София открыла шкаф, вытащила вешалку с костюмом и несколько секунд его разглядывала.

– Ты прав, неплохой костюм.

– Ну вот, ты опять удивилась.

С костюмом в руках, девушка обернулась.

– А ты бы на моем месте не удивился?


Утром София вернулась в кампус, а Люк отправился объезжать стадо. Они договорились, что он заедет за ней на следующий день. К его удивлению, вернувшись домой вечером, Люк обнаружил девушку сидящей на крыльце.

Она сжимала в руках газету. София была напугана.

– Что случилось? – спросил он.

– Это Айра. Айра Левинсон, – ответила она.

Люк не сразу вспомнил.

– Тот старик, которого мы вытащили из машины?

София протянула газету:

– Читай.

Люк взял газету и увидел заголовок, который гласил, что аукцион состоится завтра. Он озадаченно наморщил лоб.

– Это статья про аукцион.

– Там выставлена коллекция Айры, – сказала София.

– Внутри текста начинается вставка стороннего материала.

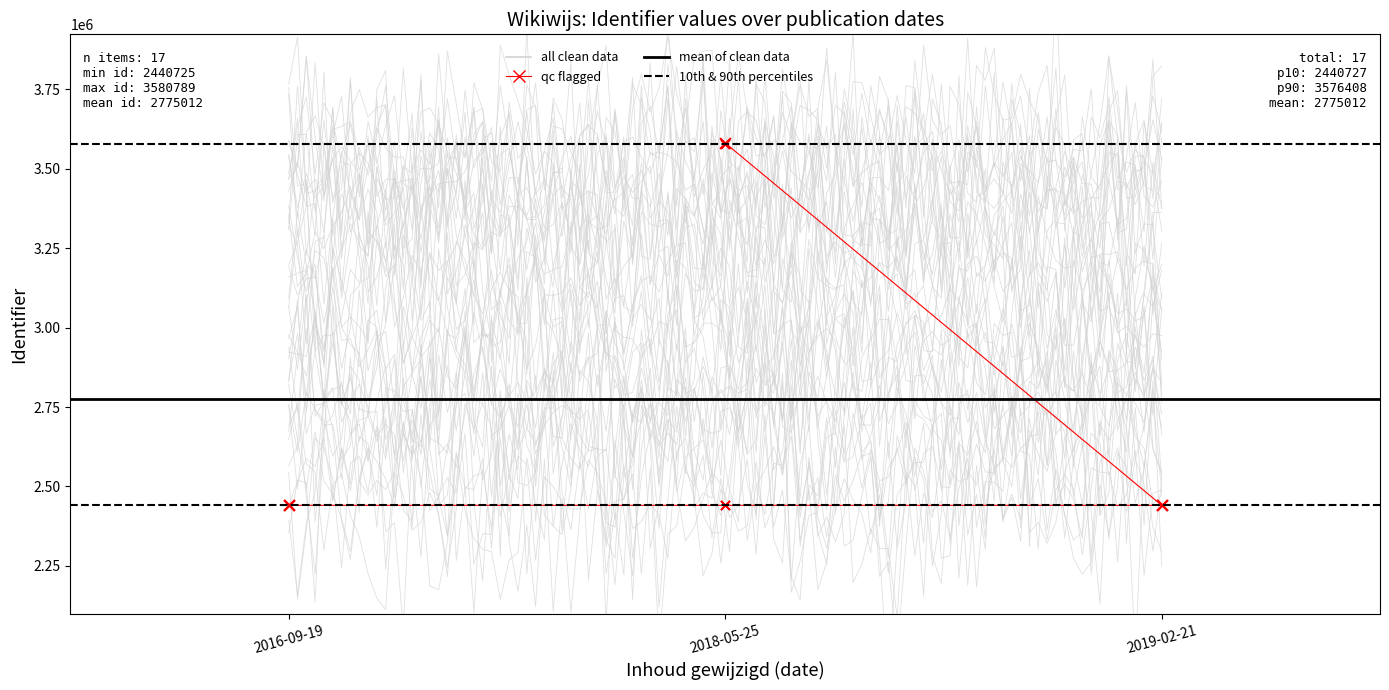

What is the change in value from 2018-05-25 to 2019-02-21?

+5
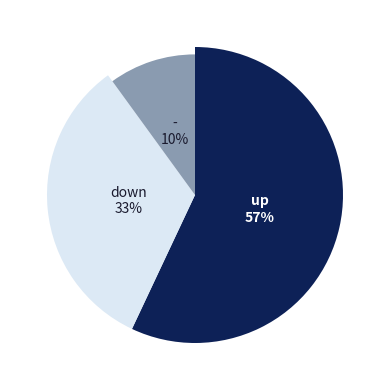

To the nearest percent, what percentage of the pie is down?

33%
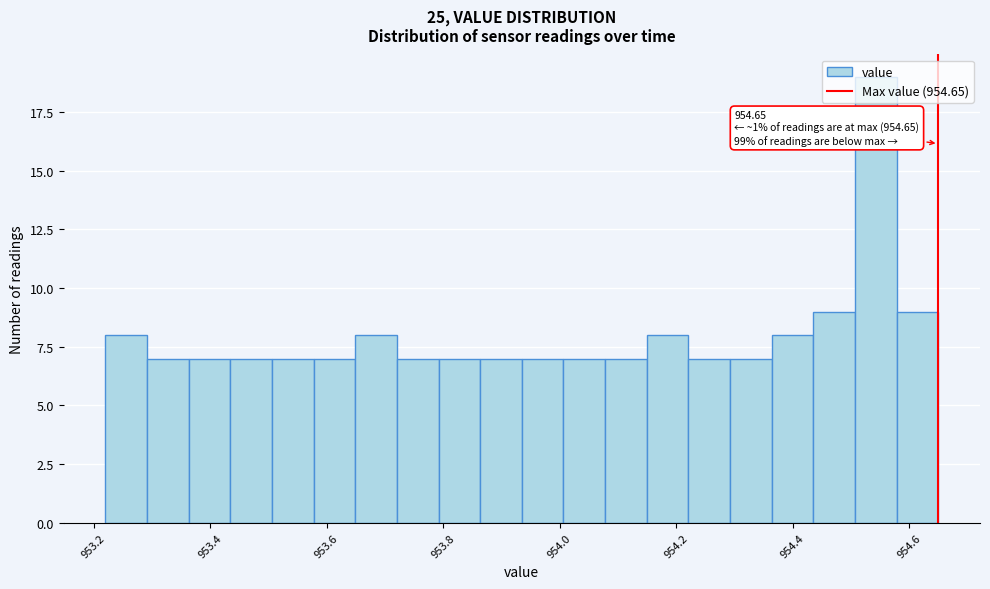

Around what value on the x-axis is the tallest bar? Give the approximate position of its centre, as read against the axis.

954.54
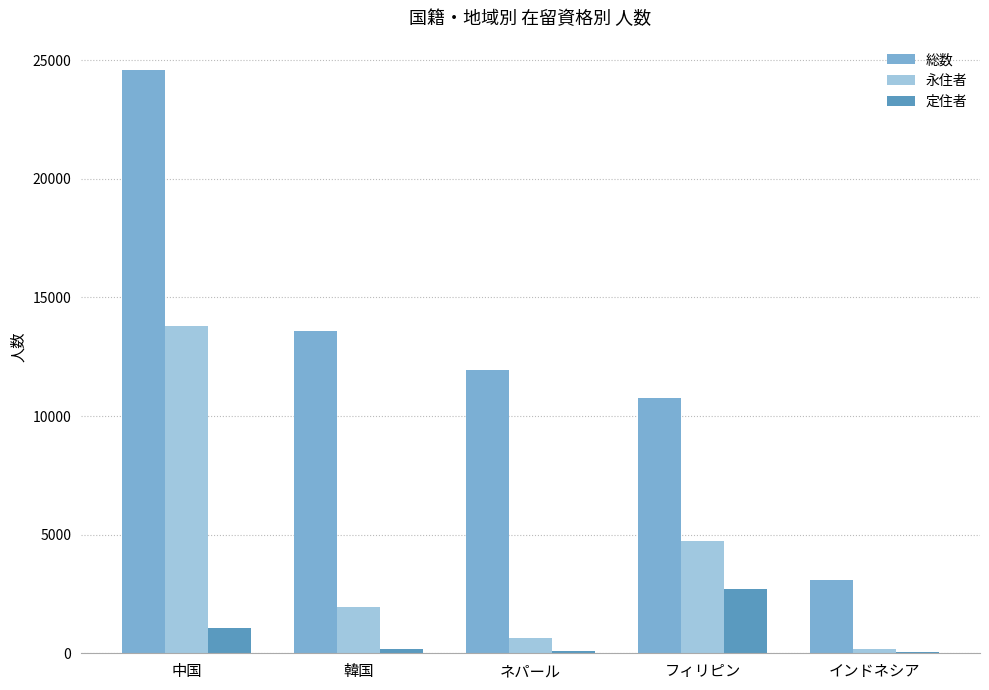

Which label corresponds to the largest value in the chart?

中国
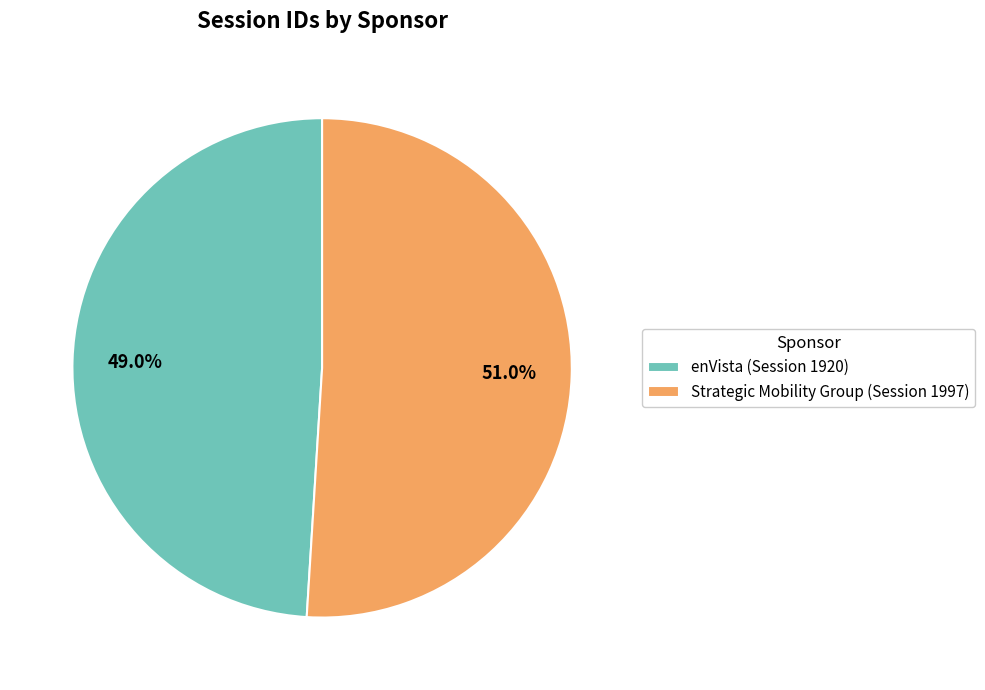

True or false: Strategic Mobility Group (Session 1997) accounts for 51% of the total.

True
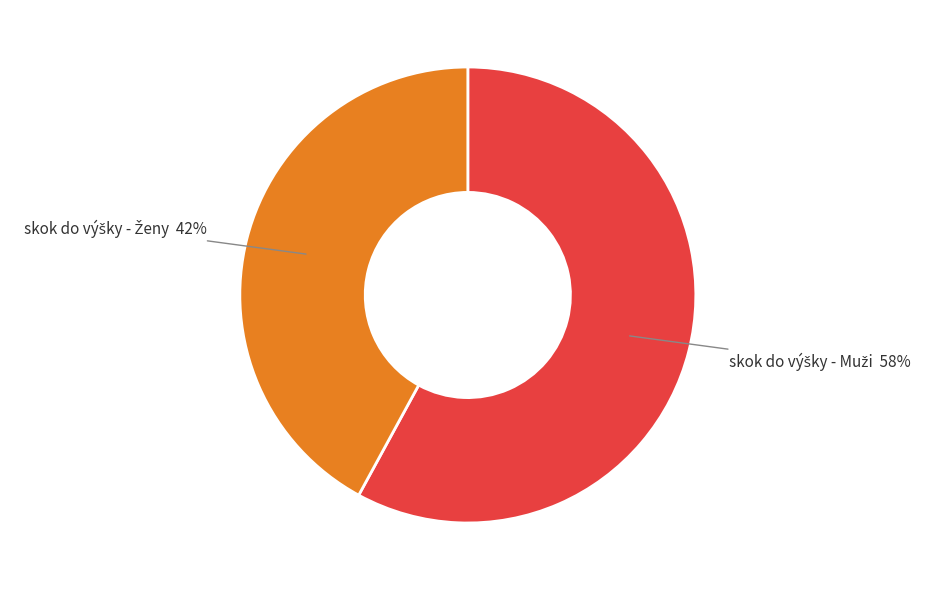

Is there a majority slice in this chart?

Yes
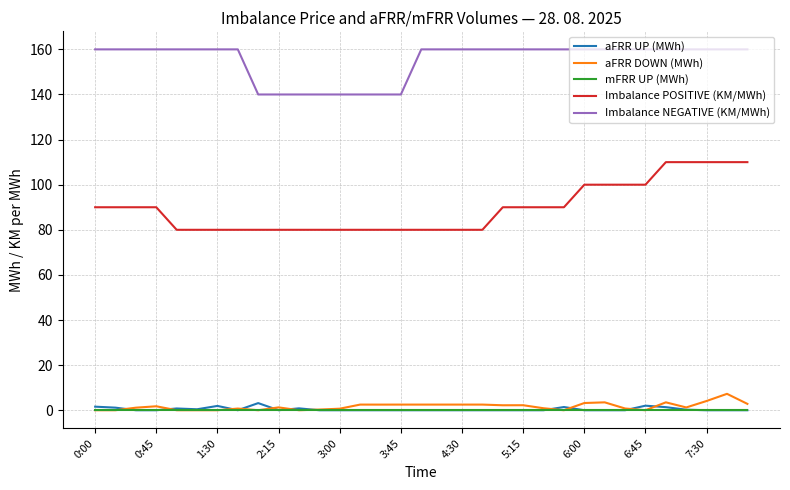

True or false: aFRR DOWN (MWh) and Imbalance POSITIVE (KM/MWh) intersect in this chart.

False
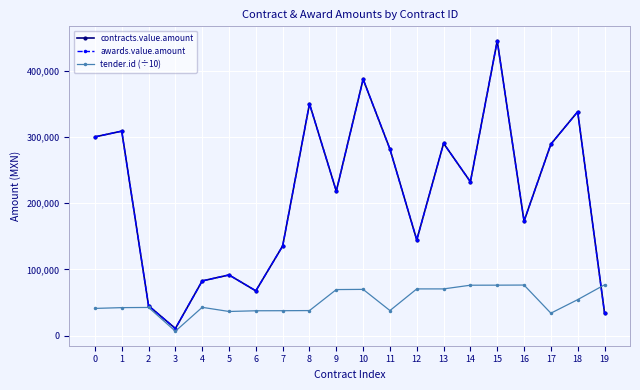

Between 19 and 7, which is larger?

7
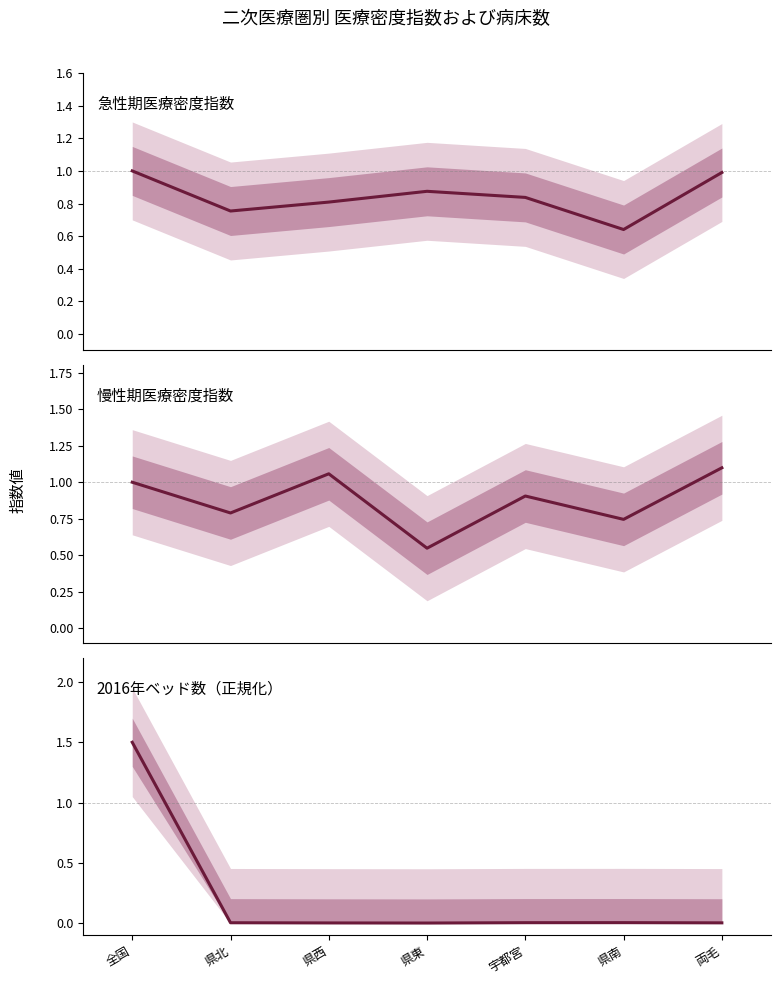

Does the chart have visible grid lines?

No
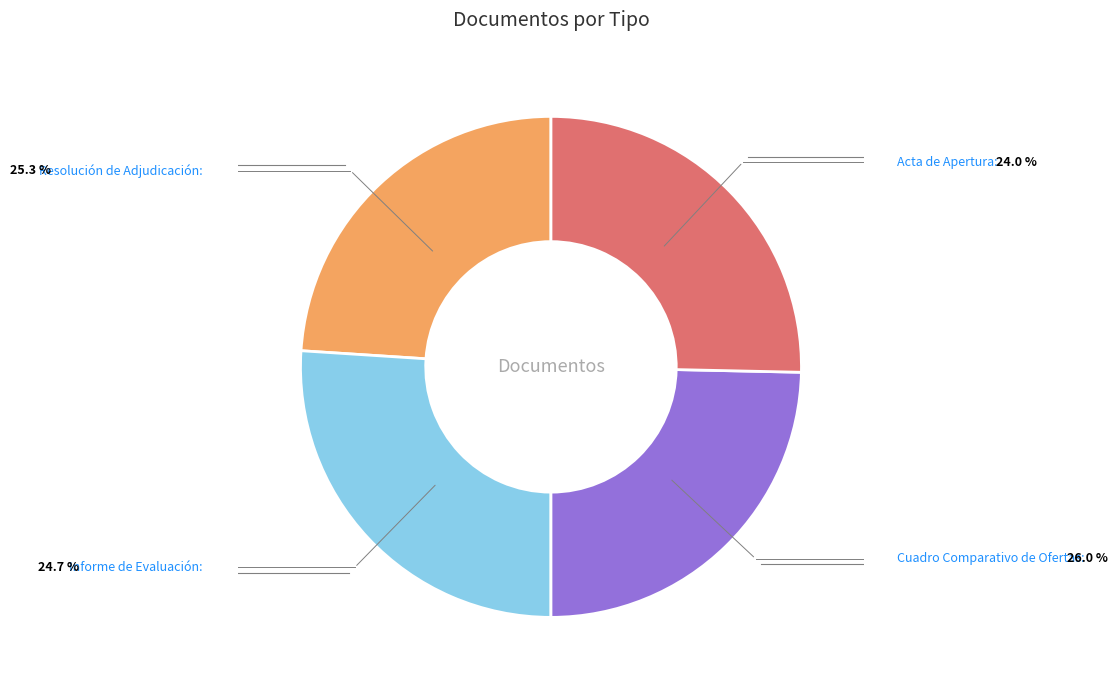

Does any single category account for the majority?

No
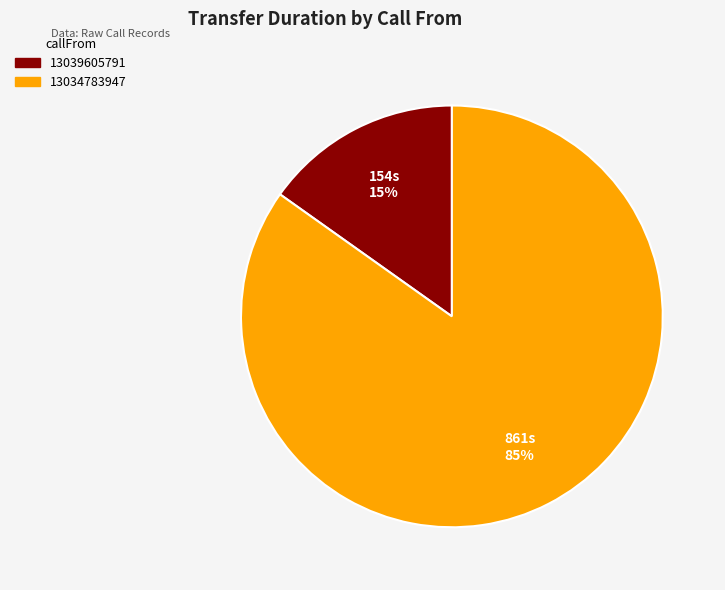

What percentage is the 13039605791 slice, to the nearest percent?

15%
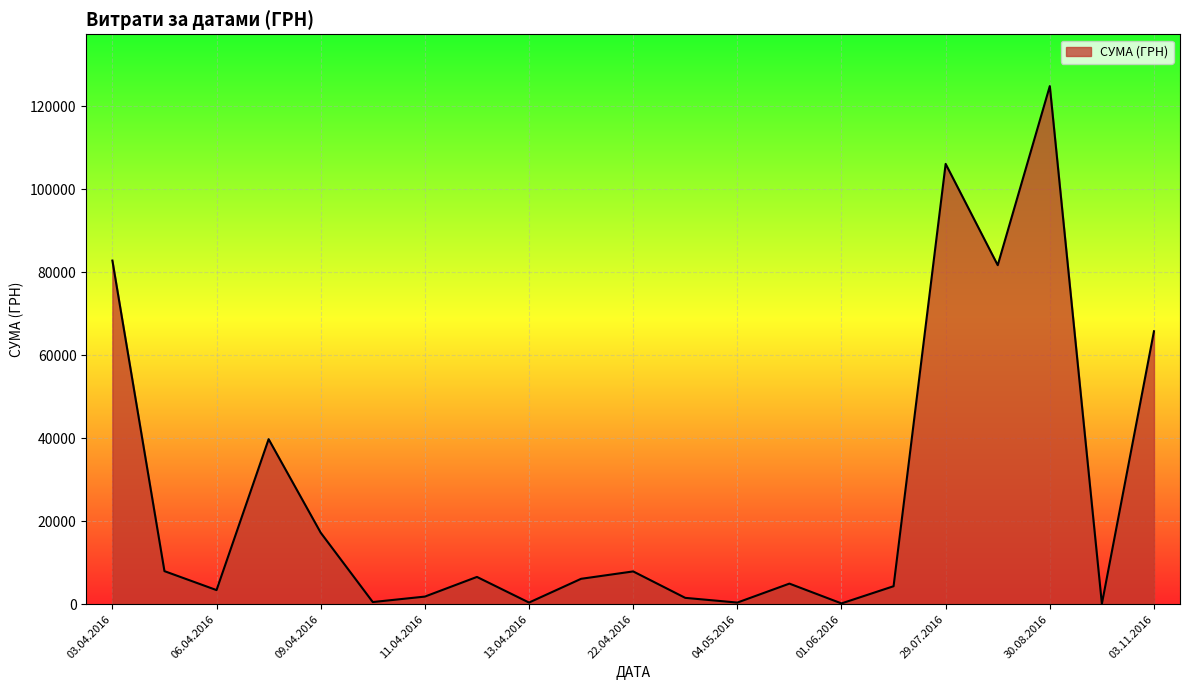

What is the greatest value displayed?

124904.8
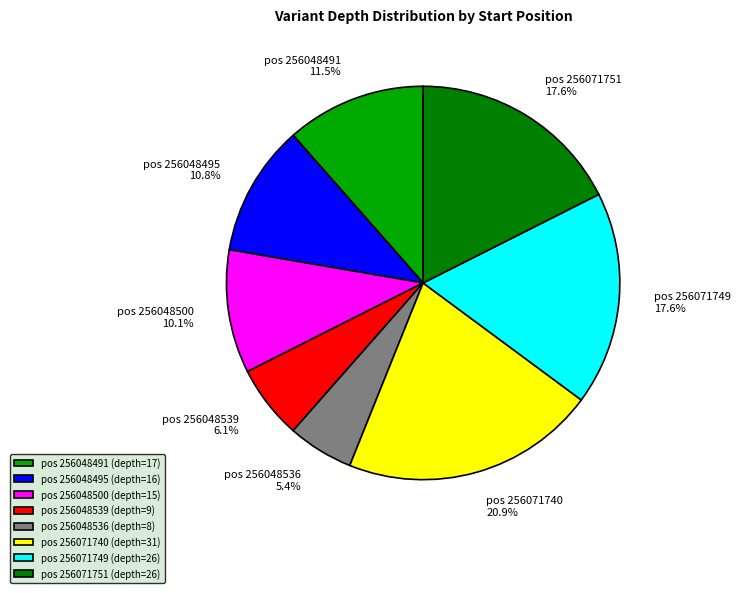

Is there any slice that represents more than half of the pie?

No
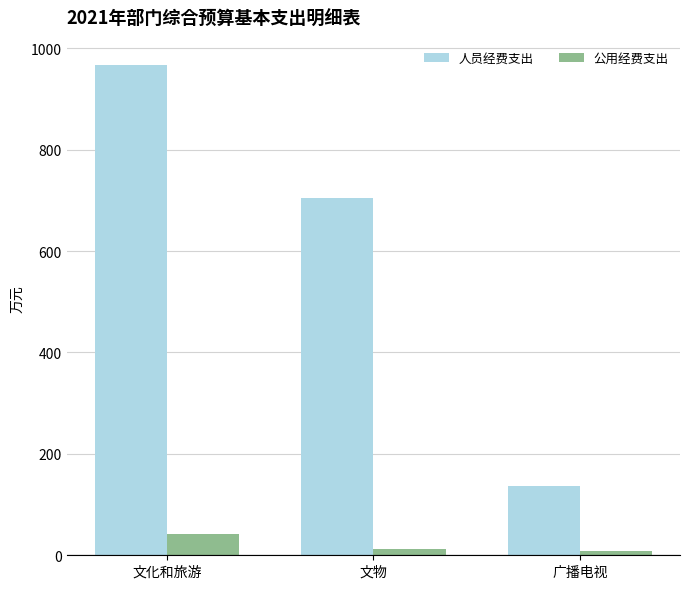

What is the spread (max minus min) of values at 文物?

692.7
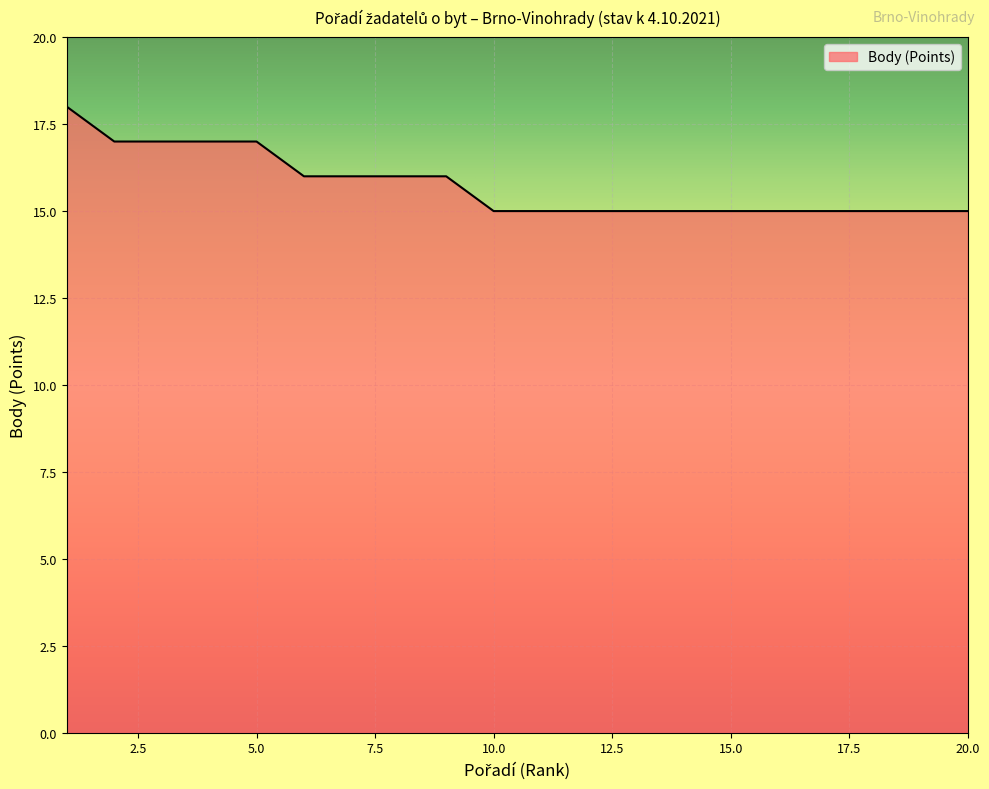

What is the difference between the maximum and minimum values?

3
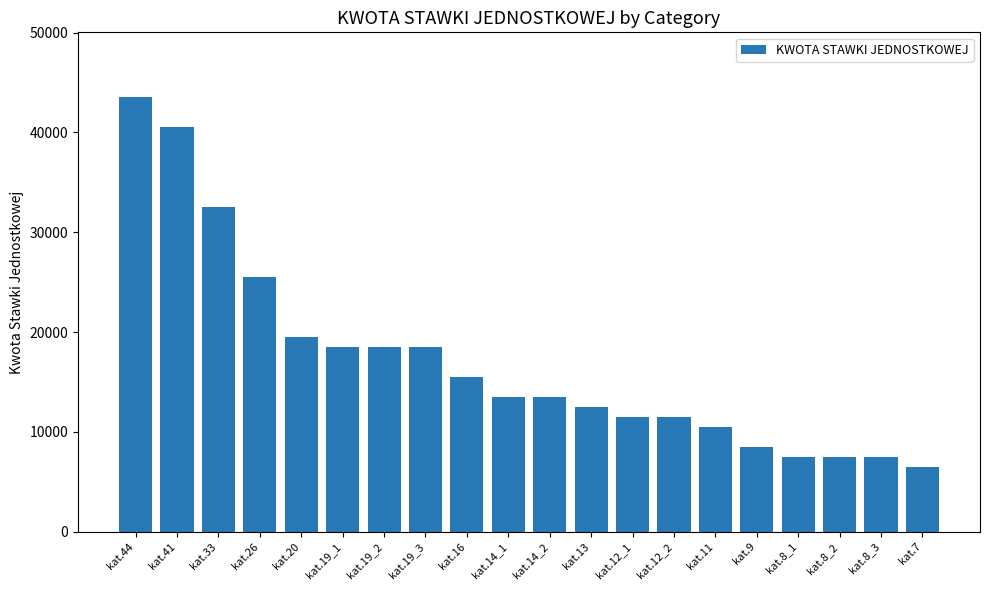

The chart shows a value of 40500 at kat.41. True or false?

True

Обо всем говорилось в статье. О многом, во всяком случае. Люк обнаружил меньше личных сведений, чем ожидал, но кое-что узнал про магазин Айры, и в газете вдобавок упоминалась дата его бракосочетания с Рут. Он прочел, что Рут работала в школе и что они начали коллекционировать картины после Второй мировой. Детей у Левинсонов не было.

Дальше речь шла об аукционе и ценах – по большей части все это для Люка не имело смысла. Но статья завершалась фразой, которая заставила его замереть, точь-в-точь как Софию.

Девушка сжала губы, когда Люк дочитал до конца.

– Айра так и не вышел из больницы, – тихо сказала она. – Он умер от полученных травм на следующий день.

Люк поднял глаза к небу и на мгновение прикрыл их. Что он мог сказать?

– Мы были последними, кто с ним виделся, – продолжала София. – Здесь этого не сказано, но я знаю. Жену Айра похоронил, детей не было, и он жил отшельником. Он умер в одиночестве. Просто сердце разрывается, когда представляешь. Потому что…

Она не договорила, и Люк притянул девушку к себе, вспоминая письмо, которое Айра написал жене.